Film Aksi Rasa Sinetron
Entah mengapa, film Once Upon a Time in Indonesia seperti kesulitan berkembang. Selain ceritanya yang kurang kuat, film aksi ini terasa seperti sinetron di awal tahun 2000-an.
Dari mulai pengambilan gambar, warna yang jadul, sampai scoring yang hampir terdengar di semua adegan. Sayangnya, scoring itu malah enggak terlalu membungkus ketegangan dalam film.
Selain itu, dialog yang dipakai juga agak jadul dan kurang konsisten. Untuk sebuah film laga yang punya kesan badass, barangkali kata ganti “saya” dan “kamu” kurang masuk. Nah, beberapa kali orang-orang bengis ini menggunakan kata “saya” dan “kamu”.
Kemudian sisi enggak konsistennya ketika beberapa adegan mereka menggunakan kata “gue” dan “lo”. Sebetulnya, bahasa slengean lebih cocok untuk film ini, tapi entah mengapa beberapa kali dialognya menggunakan kata-kata yang teramat baku.
Durasi yang Kepanjangan
Sebetulnya film Once Upon a Time in Indonesia punya konflik yang bisa dikembangkan. Cerita soal Max dan Ruel, lalu kisah Dave yang berkhianat dengan Ruel.
Atau, kisah masa lalu ayahnya Max dan ayahnya Ruel yang bisa banget jadi sepaket cerita yang bisa diurai untuk sebuah film berdurasi 2 setengah jam. Yap, penonton memang harus menonton hingga 150 menit untuk melihat ujung dari kisah ini.
Dua setengah jam seharusnya cukup untuk mengurai konflik dengan pelan-pelan. Sayangnya, konflik-konflik itu enggak dibangun dan diselesaikan dengan pas. Sehingga, ada beberapa konflik yang selesai dengan mudah.
Kisah cinta Max dan Key (Ryana Dea), anak buahnya Ruel, pun teramat datar. Mereka ketemu sekali, tiba-tiba sudah dekat. Sayang banget kurang bumbu. Padahal film ini punya waktu yang lama untuk itu.
Beberapa Bagian Kurang Relevan
Entah lupa atau memang bagian dari skrip, ada beberapa hal yang dirasa kurang relevan. Seperti tampilan Max sebagai seorang pegawai bank. Max berambut gondrong dan diperbolehkan kerja. Padahal, agak sulit menemukan pegawai bank berambut gondrong.
Lalu, pada dialog ketika Max dirampok dan diambil dompetnya. Si perampok tiba-tiba bilang “uang lo segini doang? katanya karyawan bank?” Padahal, perampok dan Max belum pernah bertemu sebelumnya. Lalu, dari mana perampok itu tahu profesi Max? Hmm.

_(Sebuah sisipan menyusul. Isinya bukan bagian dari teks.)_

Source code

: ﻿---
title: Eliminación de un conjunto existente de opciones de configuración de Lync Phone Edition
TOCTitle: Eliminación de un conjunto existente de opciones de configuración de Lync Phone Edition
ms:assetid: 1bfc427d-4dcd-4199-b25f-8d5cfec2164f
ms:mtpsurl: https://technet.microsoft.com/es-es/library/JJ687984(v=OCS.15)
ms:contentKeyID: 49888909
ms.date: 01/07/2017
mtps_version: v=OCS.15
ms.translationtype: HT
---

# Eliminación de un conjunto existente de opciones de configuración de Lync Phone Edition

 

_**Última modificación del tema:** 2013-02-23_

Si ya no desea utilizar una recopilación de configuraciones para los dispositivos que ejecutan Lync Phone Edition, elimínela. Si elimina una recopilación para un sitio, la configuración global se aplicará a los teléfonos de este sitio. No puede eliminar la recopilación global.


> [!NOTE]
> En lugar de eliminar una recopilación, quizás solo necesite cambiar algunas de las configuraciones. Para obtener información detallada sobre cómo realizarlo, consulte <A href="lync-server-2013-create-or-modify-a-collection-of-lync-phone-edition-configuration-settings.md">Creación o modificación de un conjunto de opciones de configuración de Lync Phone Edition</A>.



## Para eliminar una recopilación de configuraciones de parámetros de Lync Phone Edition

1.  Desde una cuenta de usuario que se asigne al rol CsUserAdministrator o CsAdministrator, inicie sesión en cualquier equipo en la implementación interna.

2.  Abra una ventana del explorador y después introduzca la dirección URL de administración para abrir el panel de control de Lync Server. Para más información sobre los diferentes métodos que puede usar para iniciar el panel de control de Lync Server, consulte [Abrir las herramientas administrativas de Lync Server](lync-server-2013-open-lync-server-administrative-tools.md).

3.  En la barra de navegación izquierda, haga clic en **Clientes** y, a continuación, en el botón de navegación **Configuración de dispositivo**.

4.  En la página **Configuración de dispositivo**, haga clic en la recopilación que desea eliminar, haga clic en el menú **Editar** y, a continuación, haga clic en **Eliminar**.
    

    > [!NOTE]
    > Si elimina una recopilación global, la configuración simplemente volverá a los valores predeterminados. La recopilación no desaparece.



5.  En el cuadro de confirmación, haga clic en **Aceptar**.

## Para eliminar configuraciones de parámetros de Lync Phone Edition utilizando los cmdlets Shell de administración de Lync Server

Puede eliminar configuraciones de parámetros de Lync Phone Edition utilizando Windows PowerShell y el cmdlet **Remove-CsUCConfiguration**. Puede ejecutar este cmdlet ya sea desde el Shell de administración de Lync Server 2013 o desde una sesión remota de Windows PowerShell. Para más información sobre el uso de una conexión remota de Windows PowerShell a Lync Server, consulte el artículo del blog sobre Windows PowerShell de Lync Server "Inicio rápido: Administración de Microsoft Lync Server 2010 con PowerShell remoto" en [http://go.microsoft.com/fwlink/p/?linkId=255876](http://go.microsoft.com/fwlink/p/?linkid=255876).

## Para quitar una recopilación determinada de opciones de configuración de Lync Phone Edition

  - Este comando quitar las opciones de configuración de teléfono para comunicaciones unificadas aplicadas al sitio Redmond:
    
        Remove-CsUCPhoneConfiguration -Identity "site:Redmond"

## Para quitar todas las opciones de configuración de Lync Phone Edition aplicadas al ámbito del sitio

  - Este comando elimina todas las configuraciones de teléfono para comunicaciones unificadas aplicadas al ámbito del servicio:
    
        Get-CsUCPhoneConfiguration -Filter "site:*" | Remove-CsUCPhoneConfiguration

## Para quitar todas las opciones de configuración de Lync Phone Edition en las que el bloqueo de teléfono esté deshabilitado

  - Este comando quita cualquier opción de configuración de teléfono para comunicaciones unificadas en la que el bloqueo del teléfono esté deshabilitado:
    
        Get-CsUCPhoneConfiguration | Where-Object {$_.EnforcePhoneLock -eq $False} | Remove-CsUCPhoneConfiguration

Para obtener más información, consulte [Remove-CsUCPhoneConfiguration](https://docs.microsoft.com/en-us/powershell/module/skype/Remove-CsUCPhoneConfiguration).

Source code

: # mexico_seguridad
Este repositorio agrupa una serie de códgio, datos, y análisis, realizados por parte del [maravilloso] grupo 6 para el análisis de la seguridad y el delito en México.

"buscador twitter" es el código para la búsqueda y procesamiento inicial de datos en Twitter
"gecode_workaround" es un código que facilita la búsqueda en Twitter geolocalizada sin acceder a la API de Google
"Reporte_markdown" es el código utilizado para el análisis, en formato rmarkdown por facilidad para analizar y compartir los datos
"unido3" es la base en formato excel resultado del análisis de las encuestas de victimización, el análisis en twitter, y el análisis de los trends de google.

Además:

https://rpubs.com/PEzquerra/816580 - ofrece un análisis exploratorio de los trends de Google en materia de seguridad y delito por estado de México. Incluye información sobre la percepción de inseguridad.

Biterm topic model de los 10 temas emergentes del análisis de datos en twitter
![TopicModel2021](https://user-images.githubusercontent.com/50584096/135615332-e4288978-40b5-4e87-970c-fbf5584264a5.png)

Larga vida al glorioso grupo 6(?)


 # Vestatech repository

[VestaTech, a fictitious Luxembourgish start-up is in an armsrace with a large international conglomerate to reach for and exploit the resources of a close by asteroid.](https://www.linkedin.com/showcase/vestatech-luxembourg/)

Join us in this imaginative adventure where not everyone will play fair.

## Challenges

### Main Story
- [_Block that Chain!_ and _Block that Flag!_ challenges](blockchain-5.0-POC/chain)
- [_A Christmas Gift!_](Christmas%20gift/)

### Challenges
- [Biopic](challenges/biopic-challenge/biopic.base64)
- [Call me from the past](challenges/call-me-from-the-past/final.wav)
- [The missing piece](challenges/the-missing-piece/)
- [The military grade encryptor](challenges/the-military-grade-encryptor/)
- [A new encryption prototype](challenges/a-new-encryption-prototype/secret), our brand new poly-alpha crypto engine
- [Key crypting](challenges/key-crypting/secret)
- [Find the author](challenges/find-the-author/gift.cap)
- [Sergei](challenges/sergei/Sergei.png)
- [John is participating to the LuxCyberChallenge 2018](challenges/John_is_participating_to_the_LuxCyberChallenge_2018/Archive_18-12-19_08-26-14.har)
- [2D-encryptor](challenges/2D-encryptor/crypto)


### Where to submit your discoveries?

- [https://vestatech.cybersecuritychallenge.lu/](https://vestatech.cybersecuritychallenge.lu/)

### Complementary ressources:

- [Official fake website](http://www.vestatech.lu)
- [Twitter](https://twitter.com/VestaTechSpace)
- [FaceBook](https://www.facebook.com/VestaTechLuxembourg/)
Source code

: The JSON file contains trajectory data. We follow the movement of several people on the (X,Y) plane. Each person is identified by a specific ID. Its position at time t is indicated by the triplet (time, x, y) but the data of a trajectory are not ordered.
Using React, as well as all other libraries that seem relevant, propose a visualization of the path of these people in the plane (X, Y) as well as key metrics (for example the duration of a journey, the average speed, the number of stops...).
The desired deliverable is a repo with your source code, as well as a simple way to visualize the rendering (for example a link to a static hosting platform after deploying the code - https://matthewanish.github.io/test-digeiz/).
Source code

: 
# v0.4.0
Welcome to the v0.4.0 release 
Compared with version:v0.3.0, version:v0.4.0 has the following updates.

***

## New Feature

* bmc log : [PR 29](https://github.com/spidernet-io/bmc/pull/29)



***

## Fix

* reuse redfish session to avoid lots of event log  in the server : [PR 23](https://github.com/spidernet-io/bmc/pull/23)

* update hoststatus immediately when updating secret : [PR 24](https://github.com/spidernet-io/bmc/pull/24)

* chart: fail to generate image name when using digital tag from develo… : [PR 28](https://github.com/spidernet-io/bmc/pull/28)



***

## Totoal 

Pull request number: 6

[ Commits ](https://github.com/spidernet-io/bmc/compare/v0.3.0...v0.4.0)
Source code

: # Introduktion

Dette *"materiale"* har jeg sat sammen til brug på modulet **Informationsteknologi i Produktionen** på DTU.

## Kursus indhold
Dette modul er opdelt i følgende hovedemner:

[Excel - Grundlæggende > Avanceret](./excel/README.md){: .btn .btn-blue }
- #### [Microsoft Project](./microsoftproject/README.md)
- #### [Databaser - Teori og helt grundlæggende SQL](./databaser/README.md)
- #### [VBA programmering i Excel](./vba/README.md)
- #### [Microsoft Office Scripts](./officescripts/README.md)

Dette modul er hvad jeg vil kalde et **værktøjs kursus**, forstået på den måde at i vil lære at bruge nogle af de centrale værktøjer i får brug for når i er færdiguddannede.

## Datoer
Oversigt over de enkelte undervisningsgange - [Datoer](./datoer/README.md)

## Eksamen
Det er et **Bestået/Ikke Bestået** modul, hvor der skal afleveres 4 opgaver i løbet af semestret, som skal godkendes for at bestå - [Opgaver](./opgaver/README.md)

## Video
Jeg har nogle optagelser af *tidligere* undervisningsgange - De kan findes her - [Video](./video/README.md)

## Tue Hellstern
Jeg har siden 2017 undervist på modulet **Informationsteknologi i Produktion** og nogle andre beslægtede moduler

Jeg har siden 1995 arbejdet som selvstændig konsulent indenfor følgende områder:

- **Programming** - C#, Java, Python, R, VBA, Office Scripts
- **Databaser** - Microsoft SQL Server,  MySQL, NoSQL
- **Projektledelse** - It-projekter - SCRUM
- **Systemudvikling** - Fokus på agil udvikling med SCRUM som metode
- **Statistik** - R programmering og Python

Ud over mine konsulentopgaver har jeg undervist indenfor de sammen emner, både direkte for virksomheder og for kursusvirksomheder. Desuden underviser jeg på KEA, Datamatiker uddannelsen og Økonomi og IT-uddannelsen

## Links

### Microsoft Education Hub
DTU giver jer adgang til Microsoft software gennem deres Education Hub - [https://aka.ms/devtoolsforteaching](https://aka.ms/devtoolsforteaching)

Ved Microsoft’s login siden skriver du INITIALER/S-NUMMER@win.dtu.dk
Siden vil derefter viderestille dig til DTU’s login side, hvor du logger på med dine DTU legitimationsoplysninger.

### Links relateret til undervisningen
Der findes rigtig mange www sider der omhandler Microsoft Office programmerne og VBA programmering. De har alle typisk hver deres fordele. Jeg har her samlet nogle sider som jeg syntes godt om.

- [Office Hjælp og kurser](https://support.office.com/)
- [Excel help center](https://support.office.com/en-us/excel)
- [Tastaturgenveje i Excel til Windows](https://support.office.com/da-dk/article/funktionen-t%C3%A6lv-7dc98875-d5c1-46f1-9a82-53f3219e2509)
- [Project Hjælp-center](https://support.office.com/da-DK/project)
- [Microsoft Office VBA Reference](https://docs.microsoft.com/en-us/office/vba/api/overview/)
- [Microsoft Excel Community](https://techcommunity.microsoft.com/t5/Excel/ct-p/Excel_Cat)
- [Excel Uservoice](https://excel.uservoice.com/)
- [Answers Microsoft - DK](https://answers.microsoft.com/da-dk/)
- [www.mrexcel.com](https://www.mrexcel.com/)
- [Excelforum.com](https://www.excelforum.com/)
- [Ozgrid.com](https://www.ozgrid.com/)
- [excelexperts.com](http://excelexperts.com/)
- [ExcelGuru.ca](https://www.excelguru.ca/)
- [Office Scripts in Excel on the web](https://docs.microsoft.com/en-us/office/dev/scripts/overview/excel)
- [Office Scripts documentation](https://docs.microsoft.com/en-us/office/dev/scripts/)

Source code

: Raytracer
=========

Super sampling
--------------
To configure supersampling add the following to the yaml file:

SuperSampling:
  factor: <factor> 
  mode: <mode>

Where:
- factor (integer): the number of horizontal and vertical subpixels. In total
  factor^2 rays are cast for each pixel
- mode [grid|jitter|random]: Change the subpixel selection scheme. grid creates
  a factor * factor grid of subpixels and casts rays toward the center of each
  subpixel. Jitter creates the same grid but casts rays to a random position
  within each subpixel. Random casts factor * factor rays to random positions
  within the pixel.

Oh, ya, ada hal yang bisa jadi mengganggu bagi sebagian orang, yakni keberadaan iklan yang kadang bikin salfok meski masuk dalam cerita. Entah memang iklan atau bukan tapi yang jelas film ini beberapa kali menampilkan secara gamblang merek dagang, mulai dari bank BUMN kenamaan sampai dengan hotel di Bandung.
***
Film Once Upon a Time in Indonesia disutradarai oleh Asun Mawardi dan dibintangi oleh sejumlah aktor baru seperti Franki Darmawan, J Ryan Karsten, dan Rendy Septino. Ada juga nama yang sudah tidak asing seperti Djaitov Tigor, Ryana Dea, dan Joshua Pandelaki.
Jika penasaran sama jalan ceritanya, film berdurasi 150 menit ini sudah bisa kamu tonton. Selamat menyaksikan film Once Upon a Time in Indonesia di platform Disney+ Hotstar. Bagikan pendapat kalian di kolom review di atas, ya.